A Câmara dos Deputados aprovou nesta quarta-feira, 22, a isenção do
Imposto de Renda e a dispensa de carência previdenciária para pessoas que
sofreram sequelas causadas pela Covid-19. O projeto de lei segue agora para
análise no Senado Federal.
O texto, apresentado
em coautoria pelos deputados Wolney Queiroz (PDT-PE) e Dagoberto Nogueira
(PDT-MS), leva em consideração um estudo divulgado em agosto do ano passado
pela Organização Mundial de Saúde (OMS) que apontou o rol das sequelas mais
comuns provocadas pelo novo coronavírus. O alerta epidemiológico lista
complicações com potencial de reduzir a capacidade laboral do paciente
temporária ou permanentemente, segundo os parlamentares.
“Evidente que
as complicações e sequelas da COVID-19 produzem efeitos severos sobre a vida do
paciente, podendo acompanhá-lo por vários anos ou mesmo pelo resto de sua vida.

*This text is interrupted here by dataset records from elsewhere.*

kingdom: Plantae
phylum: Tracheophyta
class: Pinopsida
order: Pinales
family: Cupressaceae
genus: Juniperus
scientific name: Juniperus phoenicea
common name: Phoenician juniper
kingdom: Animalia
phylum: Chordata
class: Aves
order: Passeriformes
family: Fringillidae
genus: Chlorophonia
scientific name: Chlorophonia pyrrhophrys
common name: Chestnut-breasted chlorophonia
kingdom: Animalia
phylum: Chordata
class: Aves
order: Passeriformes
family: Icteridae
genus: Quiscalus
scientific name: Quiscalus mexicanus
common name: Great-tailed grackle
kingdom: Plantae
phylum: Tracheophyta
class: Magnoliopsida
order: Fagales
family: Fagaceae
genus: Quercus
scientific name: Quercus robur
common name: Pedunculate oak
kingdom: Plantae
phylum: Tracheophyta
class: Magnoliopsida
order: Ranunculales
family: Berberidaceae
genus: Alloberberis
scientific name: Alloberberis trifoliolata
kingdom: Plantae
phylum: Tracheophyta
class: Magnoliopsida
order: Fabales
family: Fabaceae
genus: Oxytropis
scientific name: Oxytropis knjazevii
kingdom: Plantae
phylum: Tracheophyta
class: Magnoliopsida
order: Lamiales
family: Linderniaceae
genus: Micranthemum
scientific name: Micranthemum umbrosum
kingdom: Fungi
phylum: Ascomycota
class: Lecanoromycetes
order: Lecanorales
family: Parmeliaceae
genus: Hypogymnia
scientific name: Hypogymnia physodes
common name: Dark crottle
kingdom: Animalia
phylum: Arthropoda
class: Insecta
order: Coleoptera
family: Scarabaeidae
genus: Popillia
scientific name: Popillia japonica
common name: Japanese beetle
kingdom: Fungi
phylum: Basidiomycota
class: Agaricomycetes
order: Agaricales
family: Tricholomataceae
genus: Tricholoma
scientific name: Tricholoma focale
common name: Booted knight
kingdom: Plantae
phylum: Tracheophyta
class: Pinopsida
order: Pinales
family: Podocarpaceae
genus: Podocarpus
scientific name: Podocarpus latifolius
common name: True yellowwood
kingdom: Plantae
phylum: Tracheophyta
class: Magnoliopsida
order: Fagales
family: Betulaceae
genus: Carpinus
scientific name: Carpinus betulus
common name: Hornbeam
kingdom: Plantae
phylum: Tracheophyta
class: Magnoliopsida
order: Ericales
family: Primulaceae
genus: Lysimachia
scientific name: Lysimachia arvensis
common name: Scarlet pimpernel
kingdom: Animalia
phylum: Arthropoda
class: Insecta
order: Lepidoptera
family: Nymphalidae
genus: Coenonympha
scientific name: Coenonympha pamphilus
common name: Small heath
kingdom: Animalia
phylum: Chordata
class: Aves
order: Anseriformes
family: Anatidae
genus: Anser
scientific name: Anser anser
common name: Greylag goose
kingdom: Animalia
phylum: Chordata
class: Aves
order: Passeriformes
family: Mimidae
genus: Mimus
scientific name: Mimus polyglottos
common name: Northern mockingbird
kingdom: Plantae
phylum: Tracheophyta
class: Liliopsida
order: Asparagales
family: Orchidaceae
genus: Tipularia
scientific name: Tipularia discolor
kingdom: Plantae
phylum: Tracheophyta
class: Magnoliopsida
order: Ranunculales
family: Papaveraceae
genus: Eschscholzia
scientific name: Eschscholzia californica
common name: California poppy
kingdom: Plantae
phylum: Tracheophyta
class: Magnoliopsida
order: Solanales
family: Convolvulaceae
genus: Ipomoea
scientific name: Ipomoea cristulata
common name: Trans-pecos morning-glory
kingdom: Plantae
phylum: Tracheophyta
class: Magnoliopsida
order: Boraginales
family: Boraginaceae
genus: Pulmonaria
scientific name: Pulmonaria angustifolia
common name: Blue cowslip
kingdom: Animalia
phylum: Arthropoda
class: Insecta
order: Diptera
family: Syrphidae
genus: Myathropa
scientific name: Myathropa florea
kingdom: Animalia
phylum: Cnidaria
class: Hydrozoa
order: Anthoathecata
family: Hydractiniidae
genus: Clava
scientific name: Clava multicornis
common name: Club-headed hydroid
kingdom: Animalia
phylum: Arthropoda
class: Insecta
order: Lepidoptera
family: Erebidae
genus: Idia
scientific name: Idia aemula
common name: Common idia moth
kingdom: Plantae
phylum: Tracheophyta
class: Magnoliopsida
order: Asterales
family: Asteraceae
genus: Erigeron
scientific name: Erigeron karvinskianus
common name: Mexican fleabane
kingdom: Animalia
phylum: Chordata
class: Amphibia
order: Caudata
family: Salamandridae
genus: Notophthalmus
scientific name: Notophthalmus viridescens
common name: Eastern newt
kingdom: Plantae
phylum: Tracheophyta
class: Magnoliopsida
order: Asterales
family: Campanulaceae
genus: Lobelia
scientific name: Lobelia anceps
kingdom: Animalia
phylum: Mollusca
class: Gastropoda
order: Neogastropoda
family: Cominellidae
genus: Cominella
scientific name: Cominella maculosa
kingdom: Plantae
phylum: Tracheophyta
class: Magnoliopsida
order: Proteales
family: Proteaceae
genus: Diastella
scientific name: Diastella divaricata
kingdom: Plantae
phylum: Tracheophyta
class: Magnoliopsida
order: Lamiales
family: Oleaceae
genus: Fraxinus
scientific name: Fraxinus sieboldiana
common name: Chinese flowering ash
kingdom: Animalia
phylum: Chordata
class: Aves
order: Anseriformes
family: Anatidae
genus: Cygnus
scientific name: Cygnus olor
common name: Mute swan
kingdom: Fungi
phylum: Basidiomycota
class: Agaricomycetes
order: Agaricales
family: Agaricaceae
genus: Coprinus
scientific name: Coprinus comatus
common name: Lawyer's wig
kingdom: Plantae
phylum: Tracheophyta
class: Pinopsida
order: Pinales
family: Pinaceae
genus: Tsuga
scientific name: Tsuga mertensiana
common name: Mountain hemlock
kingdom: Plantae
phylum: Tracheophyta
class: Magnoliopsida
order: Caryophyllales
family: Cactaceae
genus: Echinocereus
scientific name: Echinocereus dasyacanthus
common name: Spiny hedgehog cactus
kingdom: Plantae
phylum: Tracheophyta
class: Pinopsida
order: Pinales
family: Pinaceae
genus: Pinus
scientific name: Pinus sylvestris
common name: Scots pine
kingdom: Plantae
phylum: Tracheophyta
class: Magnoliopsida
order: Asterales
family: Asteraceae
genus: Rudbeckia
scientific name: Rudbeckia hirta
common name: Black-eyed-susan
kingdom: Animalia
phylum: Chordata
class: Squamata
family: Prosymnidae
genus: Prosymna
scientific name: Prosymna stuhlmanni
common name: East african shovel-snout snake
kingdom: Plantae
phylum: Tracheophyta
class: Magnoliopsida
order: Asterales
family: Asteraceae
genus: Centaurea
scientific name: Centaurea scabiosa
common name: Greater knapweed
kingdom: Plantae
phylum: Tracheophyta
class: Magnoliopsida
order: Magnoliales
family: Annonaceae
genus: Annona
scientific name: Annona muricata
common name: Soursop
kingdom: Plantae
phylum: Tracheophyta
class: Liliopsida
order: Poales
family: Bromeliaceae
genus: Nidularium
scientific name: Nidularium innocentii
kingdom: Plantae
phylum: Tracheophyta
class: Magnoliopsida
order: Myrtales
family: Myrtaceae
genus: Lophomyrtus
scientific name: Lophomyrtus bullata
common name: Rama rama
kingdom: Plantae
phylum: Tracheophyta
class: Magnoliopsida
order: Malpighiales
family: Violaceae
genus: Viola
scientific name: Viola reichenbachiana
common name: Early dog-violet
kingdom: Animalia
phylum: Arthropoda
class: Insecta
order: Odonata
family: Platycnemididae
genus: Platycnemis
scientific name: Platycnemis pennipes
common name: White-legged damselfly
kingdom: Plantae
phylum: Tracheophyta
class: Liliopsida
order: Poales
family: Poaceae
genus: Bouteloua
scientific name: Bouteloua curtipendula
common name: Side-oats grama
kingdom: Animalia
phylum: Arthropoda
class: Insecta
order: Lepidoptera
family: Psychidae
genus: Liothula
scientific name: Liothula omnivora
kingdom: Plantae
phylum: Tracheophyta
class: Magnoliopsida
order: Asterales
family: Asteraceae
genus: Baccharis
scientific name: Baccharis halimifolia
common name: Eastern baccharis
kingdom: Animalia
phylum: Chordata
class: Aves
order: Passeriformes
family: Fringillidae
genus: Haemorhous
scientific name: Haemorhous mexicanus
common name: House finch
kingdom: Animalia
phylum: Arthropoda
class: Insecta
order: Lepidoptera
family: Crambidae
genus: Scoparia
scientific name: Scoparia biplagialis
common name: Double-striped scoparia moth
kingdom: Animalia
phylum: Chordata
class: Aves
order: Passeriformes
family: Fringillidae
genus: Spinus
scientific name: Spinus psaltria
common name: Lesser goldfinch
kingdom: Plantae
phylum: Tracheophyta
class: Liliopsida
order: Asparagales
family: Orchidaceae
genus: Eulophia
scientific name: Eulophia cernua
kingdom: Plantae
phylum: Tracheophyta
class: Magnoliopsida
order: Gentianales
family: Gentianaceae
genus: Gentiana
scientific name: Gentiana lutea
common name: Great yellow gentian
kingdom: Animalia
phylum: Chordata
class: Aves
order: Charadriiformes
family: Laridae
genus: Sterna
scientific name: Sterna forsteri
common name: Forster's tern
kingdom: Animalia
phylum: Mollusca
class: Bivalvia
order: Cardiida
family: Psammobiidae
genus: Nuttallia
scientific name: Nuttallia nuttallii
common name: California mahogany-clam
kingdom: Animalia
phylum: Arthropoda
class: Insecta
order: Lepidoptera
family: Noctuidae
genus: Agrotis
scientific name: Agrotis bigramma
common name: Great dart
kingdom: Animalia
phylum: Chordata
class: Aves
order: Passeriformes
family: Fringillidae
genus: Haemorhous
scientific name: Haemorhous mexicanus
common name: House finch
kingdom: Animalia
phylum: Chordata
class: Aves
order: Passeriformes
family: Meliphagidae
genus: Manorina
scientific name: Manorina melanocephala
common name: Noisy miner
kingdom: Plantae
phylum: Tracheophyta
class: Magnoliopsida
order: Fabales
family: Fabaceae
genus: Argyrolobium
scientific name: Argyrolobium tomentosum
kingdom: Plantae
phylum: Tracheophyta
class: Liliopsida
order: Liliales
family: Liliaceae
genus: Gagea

Isso implica, não raramente, a redução de sua capacidade laboral e a exigência
de se submeter a tratamentos permanentes ou de longo prazo. Logo, ao mesmo tempo
em que o adoecido se encontra fragilizado financeiramente (por ter sua
capacidade de trabalho reduzida), ele necessita de mais recursos para arcar com
as despesas do tratamento”, diz um trecho da justificativa que acompanha o PL.
As sequelas
consideradas envolvem redução das capacidades respiratória, motora,
cardiovascular e renal, atém de danos neurológicos e psicológicos associados ao
coronavírus. Caso o projeto seja sancionado, caberá Ministério da Saúde
estabelecer os critérios para a caracterização e as condições para a manutenção
dos benefícios.
Para o
deputado Wolney Queiroz, que é líder do PDT na Câmara, a medida busca compensar
as perdas sofridas por pacientes que ainda convivem com os efeitos da covid-19.
“O nosso papel
no Parlamento é amparar a população, principalmente nesse momento tão difícil
que vivemos e que traz graves consequências para a população. Esse projeto traz
justamente o apoio do Estado para as vítimas da Covid-19 que ficaram com graves
sequelas que reduziram a capacidade laboral de forma temporária ou permanente,
prejudicando e fragilizando a vida financeira”, defende.